→ Instructions to follow
Scan the records for the word "that". Return each line where it is found.

** Records for the task follows **

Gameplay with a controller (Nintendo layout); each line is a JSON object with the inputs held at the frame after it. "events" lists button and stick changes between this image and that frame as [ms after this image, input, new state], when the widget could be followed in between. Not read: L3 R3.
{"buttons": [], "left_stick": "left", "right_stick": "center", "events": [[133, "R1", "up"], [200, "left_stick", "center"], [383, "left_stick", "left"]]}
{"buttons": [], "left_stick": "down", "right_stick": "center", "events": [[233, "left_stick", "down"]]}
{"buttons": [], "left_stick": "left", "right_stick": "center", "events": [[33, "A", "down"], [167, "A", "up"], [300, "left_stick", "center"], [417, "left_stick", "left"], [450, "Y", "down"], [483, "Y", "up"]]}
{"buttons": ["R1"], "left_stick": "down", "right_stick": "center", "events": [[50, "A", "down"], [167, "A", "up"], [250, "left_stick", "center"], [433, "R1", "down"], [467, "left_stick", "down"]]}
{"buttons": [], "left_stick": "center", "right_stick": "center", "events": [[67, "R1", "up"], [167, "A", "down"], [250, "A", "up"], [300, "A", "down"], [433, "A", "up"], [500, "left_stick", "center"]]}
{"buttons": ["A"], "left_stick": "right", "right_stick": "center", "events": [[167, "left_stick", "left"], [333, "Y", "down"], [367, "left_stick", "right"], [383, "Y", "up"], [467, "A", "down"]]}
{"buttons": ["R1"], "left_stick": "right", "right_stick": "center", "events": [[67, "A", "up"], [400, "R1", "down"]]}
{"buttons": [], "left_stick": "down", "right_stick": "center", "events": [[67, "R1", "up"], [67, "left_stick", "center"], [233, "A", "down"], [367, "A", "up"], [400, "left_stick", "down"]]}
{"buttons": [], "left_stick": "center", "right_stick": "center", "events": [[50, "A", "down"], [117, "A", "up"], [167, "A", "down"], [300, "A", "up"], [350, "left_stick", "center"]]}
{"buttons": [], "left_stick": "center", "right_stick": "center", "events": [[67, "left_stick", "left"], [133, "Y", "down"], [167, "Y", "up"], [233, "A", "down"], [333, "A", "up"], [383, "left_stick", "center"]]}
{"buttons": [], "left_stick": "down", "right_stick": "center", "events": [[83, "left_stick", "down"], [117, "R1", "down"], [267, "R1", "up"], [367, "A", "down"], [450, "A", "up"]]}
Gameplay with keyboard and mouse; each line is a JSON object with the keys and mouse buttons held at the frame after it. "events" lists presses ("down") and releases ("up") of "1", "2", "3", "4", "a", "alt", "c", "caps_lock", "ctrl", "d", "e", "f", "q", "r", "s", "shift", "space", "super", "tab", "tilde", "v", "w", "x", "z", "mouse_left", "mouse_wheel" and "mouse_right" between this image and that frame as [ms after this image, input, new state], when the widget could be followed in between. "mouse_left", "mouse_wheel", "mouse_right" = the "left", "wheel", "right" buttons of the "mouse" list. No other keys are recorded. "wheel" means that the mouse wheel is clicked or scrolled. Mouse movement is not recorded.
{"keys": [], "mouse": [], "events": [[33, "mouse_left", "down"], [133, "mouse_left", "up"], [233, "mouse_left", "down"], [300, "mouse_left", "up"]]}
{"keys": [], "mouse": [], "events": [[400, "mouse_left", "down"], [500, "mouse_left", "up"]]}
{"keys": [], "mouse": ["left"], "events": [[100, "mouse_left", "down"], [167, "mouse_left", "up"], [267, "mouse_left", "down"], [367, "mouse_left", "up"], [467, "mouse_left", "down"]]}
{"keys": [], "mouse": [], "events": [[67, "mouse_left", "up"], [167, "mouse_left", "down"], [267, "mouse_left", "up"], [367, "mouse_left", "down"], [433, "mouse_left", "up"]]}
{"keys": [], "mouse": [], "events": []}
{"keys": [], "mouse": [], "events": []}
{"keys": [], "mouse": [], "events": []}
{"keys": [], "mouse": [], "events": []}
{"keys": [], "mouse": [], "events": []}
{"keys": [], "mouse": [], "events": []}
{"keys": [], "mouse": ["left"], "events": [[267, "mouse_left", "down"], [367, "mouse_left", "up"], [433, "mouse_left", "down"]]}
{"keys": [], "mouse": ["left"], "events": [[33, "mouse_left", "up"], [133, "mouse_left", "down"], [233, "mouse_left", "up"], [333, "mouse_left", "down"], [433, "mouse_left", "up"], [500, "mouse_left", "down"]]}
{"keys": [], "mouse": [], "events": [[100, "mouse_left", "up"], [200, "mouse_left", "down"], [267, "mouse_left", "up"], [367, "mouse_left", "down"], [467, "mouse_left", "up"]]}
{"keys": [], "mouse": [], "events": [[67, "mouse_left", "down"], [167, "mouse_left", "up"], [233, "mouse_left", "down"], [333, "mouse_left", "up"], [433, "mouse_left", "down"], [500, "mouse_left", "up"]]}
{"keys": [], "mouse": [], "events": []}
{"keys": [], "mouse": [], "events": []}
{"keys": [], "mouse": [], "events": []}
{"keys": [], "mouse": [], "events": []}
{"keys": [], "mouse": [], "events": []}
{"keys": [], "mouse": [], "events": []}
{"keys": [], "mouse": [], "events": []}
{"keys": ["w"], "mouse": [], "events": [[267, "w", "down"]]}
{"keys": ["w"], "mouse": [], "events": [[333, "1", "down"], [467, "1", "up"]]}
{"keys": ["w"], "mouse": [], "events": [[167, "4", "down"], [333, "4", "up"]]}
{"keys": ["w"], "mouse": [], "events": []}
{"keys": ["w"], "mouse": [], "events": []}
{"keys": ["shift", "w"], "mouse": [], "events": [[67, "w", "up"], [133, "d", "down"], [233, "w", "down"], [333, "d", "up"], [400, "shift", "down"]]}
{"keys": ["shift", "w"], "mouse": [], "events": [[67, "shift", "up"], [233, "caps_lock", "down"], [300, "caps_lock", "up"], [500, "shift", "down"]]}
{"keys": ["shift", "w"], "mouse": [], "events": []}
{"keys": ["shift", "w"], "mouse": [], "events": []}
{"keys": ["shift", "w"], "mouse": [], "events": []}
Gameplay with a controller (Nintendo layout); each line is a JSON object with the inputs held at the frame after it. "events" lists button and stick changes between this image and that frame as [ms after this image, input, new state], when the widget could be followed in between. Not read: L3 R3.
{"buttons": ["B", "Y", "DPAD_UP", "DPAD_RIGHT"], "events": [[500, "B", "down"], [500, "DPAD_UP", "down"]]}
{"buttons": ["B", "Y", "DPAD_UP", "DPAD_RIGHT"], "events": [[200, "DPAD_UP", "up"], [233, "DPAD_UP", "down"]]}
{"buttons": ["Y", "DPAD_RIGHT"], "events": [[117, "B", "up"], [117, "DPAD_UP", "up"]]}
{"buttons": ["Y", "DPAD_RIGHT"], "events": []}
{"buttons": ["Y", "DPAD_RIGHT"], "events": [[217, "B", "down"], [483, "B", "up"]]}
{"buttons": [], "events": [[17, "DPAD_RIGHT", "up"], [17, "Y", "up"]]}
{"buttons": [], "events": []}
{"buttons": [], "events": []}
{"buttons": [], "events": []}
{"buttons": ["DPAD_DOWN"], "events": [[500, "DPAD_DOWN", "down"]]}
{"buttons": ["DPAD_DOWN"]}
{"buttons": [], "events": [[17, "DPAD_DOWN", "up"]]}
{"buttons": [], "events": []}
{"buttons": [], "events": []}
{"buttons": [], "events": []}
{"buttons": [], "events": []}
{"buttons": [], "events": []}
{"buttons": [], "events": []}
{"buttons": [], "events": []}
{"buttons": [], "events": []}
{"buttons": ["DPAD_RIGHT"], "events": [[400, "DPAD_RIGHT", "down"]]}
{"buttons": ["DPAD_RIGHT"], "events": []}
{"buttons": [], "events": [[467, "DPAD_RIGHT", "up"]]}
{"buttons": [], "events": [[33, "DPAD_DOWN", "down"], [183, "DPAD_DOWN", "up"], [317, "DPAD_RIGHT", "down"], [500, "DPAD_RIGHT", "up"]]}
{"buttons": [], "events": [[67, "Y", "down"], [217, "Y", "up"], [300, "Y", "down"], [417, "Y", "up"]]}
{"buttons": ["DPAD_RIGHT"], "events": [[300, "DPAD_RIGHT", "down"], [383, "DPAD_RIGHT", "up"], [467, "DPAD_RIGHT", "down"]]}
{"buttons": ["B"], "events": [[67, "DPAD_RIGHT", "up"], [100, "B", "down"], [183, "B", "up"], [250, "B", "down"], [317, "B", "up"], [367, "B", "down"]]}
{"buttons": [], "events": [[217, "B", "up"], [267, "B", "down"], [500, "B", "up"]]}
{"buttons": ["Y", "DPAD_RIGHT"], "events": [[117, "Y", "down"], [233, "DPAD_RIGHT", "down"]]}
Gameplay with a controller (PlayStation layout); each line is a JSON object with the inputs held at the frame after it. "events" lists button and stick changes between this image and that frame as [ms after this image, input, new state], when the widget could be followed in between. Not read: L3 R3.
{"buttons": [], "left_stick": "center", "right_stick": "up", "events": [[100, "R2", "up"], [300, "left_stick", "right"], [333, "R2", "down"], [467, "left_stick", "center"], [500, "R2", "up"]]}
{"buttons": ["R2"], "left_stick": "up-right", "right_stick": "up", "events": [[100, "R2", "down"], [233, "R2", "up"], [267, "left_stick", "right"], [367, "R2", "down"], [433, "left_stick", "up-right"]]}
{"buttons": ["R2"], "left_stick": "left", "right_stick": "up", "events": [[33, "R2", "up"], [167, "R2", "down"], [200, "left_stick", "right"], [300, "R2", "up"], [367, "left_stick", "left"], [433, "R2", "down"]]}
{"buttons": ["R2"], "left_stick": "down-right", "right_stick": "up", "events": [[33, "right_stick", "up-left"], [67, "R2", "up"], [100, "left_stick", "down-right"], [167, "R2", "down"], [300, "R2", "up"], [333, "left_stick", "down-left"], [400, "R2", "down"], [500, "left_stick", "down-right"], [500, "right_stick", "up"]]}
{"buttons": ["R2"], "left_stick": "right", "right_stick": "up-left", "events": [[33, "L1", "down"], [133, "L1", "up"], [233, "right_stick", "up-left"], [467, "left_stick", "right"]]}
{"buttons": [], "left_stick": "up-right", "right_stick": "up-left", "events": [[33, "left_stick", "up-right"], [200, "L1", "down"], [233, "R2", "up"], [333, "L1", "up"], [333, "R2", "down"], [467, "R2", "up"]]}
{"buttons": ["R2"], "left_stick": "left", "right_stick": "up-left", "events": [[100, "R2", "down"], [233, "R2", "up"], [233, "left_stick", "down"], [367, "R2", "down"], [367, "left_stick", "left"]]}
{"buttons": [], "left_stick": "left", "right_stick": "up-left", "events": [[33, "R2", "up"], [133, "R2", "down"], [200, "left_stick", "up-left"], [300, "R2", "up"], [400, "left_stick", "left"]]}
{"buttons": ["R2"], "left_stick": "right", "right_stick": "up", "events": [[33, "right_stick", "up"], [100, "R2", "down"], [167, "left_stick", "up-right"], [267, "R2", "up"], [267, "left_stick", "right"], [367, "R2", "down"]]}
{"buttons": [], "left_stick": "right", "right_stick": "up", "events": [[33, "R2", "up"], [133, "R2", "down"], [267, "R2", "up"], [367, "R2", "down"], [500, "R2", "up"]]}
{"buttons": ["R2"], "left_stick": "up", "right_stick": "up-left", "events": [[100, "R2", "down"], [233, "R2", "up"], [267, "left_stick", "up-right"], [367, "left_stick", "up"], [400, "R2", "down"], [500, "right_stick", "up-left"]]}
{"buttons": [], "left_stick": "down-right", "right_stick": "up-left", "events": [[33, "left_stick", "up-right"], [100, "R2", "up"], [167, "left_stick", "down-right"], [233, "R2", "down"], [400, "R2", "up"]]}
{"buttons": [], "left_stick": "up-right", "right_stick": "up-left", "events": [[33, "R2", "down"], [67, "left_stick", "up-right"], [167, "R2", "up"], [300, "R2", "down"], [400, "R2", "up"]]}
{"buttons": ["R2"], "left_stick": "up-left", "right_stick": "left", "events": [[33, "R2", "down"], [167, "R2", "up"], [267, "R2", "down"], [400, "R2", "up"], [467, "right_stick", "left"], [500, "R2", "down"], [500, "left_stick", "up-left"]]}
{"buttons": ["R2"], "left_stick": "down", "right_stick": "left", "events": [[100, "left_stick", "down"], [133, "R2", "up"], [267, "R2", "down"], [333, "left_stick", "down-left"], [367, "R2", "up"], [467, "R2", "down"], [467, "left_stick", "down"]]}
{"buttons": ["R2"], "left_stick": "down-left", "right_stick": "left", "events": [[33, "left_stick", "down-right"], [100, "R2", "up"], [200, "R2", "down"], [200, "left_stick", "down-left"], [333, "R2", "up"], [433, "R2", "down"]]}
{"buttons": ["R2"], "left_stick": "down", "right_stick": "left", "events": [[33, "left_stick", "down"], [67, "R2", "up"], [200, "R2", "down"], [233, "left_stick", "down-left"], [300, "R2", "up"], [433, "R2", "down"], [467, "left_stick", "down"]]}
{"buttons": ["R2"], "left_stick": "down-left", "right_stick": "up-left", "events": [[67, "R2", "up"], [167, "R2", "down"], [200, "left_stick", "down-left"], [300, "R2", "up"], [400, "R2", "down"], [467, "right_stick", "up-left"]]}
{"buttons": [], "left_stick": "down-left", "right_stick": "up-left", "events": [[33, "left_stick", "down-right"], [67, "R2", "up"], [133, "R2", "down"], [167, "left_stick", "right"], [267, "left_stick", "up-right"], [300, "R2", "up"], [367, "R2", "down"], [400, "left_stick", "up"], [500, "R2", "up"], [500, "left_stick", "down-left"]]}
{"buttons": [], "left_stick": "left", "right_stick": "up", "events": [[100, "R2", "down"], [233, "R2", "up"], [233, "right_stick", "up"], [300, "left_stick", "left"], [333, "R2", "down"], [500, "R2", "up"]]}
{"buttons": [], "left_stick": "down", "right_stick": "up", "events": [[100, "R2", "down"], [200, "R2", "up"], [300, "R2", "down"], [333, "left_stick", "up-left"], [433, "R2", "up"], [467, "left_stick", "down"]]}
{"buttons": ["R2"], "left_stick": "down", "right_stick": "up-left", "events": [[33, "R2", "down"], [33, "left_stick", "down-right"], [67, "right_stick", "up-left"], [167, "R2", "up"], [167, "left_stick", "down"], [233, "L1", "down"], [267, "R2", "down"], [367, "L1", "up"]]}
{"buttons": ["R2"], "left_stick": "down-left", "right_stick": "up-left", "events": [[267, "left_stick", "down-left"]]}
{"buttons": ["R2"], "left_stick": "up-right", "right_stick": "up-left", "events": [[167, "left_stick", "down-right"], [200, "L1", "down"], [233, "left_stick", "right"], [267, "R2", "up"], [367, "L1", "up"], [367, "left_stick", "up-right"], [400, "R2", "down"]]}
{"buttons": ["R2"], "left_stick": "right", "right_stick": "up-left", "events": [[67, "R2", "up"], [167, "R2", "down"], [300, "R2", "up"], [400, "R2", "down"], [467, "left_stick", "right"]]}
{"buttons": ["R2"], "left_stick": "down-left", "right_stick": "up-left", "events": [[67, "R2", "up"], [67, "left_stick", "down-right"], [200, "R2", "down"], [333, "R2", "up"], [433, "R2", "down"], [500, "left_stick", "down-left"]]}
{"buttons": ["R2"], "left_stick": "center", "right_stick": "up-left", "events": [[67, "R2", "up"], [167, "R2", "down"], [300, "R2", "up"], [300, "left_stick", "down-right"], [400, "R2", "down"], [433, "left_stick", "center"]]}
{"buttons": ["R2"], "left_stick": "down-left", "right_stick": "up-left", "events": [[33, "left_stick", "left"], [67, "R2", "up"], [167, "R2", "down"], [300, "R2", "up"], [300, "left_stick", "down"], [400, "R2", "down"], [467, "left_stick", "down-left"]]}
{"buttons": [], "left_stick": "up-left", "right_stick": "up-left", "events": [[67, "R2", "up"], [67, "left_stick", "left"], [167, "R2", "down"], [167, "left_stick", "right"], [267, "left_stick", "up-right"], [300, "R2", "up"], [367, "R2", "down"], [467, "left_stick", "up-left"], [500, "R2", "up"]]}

** End of Records for the task **

→ Result for this task
Gameplay with a controller (Nintendo layout); each line is a JSON object with the inputs held at the frame after it. "events" lists button and stick changes between this image and that frame as [ms after this image, input, new state], when the widget could be followed in between. Not read: L3 R3.
Gameplay with keyboard and mouse; each line is a JSON object with the keys and mouse buttons held at the frame after it. "events" lists presses ("down") and releases ("up") of "1", "2", "3", "4", "a", "alt", "c", "caps_lock", "ctrl", "d", "e", "f", "q", "r", "s", "shift", "space", "super", "tab", "tilde", "v", "w", "x", "z", "mouse_left", "mouse_wheel" and "mouse_right" between this image and that frame as [ms after this image, input, new state], when the widget could be followed in between. "mouse_left", "mouse_wheel", "mouse_right" = the "left", "wheel", "right" buttons of the "mouse" list. No other keys are recorded. "wheel" means that the mouse wheel is clicked or scrolled. Mouse movement is not recorded.
Gameplay with a controller (Nintendo layout); each line is a JSON object with the inputs held at the frame after it. "events" lists button and stick changes between this image and that frame as [ms after this image, input, new state], when the widget could be followed in between. Not read: L3 R3.
Gameplay with a controller (PlayStation layout); each line is a JSON object with the inputs held at the frame after it. "events" lists button and stick changes between this image and that frame as [ms after this image, input, new state], when the widget could be followed in between. Not read: L3 R3.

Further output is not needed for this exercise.